Clostridium difficile (C.diff) infection (CDI) is the most common US healthcare pathogen-associated infection with over 450,000 cases and 29,000 deaths per year. If you work in healthcare, you’ve likely heard of CDI… but where does this bug come from and what can we do about it?
30-40% of households, 20% of grocery meats, and 10-20% of hospital patients are colonized with C.diff. Consequently, some patients present with C.diff on admission to the hospital and CDI is activated from antibiotics, antacids, immunosuppressants, etc. Transmission also occurs from symptomatic and asymptomatic patients via spores carried on staff members’ hands, clothing, equipment, and the environment. One study showed that if you had the misfortune to be admitted to a room previously occupied by a patient with CDI, you have a 2.4x higher risk of contracting CDI. Additionally, if the previous occupant was NOT diagnosed with C.diff but ONLY received antibiotics as part of their care, you’re still at an increased risk likely from asymptomatic colonization.

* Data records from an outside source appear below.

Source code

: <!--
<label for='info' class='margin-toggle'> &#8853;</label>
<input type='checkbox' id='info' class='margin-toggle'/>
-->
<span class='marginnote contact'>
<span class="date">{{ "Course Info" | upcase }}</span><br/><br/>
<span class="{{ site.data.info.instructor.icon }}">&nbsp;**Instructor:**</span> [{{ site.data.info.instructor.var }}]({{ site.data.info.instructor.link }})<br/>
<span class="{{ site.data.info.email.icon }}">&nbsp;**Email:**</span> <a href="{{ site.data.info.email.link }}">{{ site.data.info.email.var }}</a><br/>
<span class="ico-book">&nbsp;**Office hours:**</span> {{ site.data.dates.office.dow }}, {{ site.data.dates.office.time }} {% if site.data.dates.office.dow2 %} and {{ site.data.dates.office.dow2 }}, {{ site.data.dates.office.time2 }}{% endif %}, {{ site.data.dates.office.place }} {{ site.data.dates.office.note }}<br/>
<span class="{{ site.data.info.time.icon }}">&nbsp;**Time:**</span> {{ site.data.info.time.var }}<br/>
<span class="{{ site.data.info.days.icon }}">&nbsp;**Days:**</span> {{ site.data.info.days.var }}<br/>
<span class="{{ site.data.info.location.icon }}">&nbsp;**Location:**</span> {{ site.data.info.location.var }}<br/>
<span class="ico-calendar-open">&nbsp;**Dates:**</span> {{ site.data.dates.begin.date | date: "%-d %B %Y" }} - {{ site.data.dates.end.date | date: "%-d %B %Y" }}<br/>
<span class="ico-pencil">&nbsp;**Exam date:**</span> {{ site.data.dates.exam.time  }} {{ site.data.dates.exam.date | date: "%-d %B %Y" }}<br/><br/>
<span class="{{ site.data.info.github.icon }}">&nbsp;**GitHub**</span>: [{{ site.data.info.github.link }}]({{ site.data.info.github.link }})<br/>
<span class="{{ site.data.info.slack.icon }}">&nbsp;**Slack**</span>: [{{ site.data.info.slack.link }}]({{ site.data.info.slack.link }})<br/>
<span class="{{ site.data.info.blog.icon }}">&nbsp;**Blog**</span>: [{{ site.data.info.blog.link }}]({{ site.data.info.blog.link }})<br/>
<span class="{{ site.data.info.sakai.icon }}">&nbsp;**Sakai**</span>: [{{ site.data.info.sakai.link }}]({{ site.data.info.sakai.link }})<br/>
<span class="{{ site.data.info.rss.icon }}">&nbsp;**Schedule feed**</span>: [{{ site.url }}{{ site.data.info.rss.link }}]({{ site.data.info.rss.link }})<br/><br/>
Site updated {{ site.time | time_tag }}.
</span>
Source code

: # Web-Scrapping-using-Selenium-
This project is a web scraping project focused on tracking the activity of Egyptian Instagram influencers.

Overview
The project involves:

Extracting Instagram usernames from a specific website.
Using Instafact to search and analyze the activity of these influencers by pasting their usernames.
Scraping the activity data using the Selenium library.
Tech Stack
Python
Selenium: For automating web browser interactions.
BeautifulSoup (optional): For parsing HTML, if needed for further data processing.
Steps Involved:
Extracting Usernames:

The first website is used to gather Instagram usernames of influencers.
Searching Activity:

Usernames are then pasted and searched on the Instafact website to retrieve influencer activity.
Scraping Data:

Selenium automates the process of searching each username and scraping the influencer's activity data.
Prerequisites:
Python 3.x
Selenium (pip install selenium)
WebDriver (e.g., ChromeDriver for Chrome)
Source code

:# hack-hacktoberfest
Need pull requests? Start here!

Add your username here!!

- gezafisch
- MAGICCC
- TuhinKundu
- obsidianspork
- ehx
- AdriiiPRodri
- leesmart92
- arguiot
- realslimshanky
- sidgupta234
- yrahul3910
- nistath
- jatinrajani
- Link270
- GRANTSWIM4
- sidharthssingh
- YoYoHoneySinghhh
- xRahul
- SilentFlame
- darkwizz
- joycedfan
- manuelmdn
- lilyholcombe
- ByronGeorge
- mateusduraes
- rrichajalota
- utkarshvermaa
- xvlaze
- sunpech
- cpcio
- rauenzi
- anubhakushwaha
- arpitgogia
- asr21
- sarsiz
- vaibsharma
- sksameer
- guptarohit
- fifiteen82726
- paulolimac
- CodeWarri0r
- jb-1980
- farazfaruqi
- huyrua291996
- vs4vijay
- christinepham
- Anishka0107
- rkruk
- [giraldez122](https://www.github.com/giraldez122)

So, how about diarrhea in the ICU? We used to be so trigger-happy about ordering C. diff in anyone who had new-onset diarrhea, but the reality is that only 5% of ICU diarrhea is related to CDI. Close to 70% is due to medications, chemotherapy, and tube feeds, and 25% is due to laxatives, enemas, and suppositories in the preceding 24 hours.

To date, the C.diff toxin enzyme immunoassay (EIA) remains the best test for CDI although it isn’t always accurate. A PCR test only tests for the gene that creates toxin, but does not shed light on whether or not that toxin is being produced. The C.diff antigen tests for glutamate dehydrogenase, an enzyme produced by all C.diff organisms. A positive toxin is concerning for CDI. A negative toxin, negative antigen or negative toxin, positive antigen are equivocal and reassuring. As a side note, Cliff the Beagle has been shown to have 100% sensitivity and specificity in identifying C.diff in stool! How cool! 🙂
What’s the best treatment for CDI? In the case of mild disease, oral vancomycin and metronidazole seem equivocal; however in our critically ill ICU patients, we always opt for oral vancomycin. More novel agents like fidaxomicin offer the advantage of decreased CDI recurrence rate but similar efficacy when compared to oral vancomycin. How about combining oral vancomycin AND IV metronidazole? There’s some retrospective evidence in favor of combining therapies to improve mortality rates in critically ill patients.
How about CDI recurrence? We should treatment by reestablishing control with oral vancomycin therapy and consider a vancomycin taper/pulse which, in theory, should target newly created C.diff spores. Other considerations include fidaxomicin, a fecal microbiota transplant (FMT), and bezlotoxumab – a $4,000/dose monoclonal antibody targeted at the toxin.